Open parkerbjur opened 6 months ago
Hmm interesting problem!
It turns out that aiostream can handle streams of streams using the advanced operators, so that's probably what you're after here. The missing part is the ability to split a stream into a steam of streams where items are forwarded depending on a given predicate.
Here's an example of a split
operator that would do just that:
from typing import AsyncIterable, TypeVar, Callable, AsyncIterator
from aiostream import pipable_operator, stream, pipe
from aiostream.core import streamcontext, Streamer
from aiostream.aiter_utils import AsyncExitStack
from anyio import create_memory_object_stream, BrokenResourceError
from anyio.abc import ObjectSendStream
T = TypeVar("T")
K = TypeVar("K")
@pipable_operator
async def split(
source: AsyncIterable[T], key_function: Callable[[T], K], max_buffer_size: float = 0
) -> AsyncIterator[tuple[K, Streamer[T]]]:
mapping: dict[K, ObjectSendStream[T]] = {}
async with AsyncExitStack() as stack:
async with streamcontext(source) as source:
async for chunk in source:
key = key_function(chunk)
if key not in mapping:
sender, receiver = create_memory_object_stream[T](
max_buffer_size=max_buffer_size
)
mapping[key] = await stack.enter_async_context(sender)

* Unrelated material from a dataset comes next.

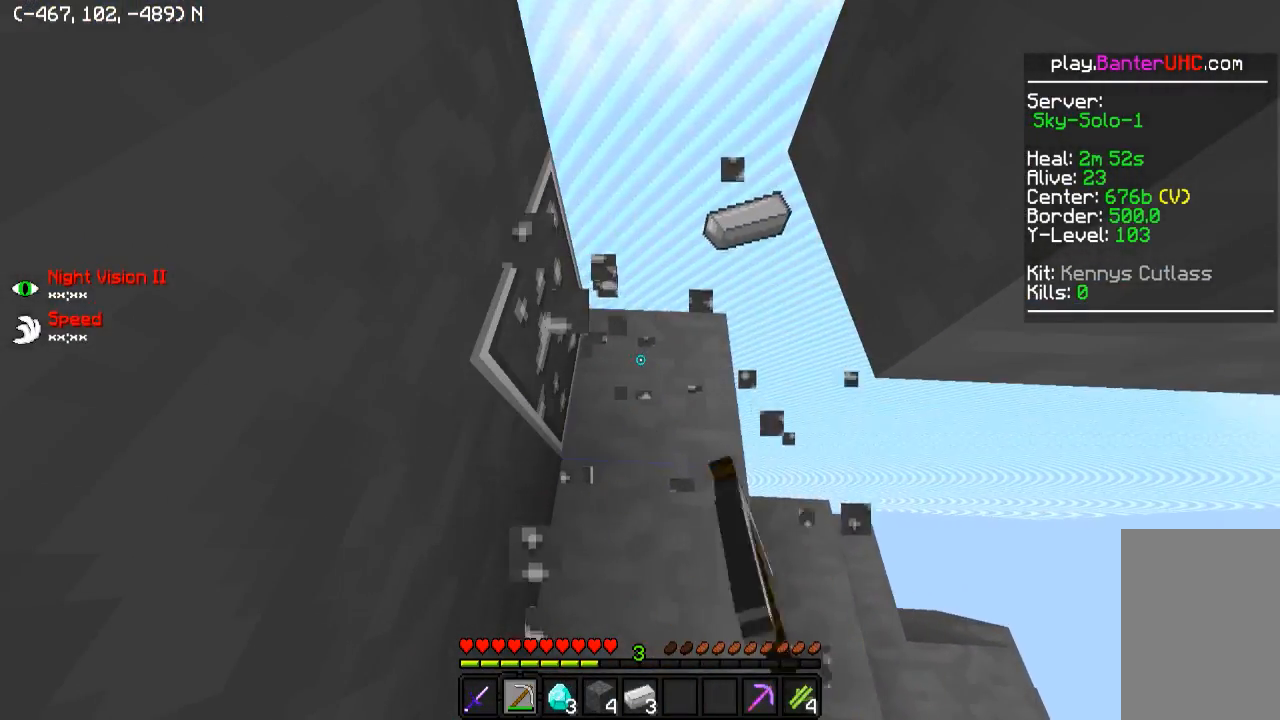
{"keys": ["w"], "events": [[450, "w", "down"]]}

yield key, streamcontext(receiver)
try:
await mapping[key].send(chunk)
except BrokenResourceError:
pass
Note how it uses a key function to tell where each produced item belongs. Here's an example of this operator being used:
@pytest.mark.asyncio
async def test_split():
def is_even(x: int) -> bool:
return x % 2 == 0
def split_stream(
key: bool, stream: Streamer[int], *_
) -> AsyncIterable[int | list[int]]:
match key:
case True:
return stream | pipe.accumulate(initializer=0) | pipe.takelast(1)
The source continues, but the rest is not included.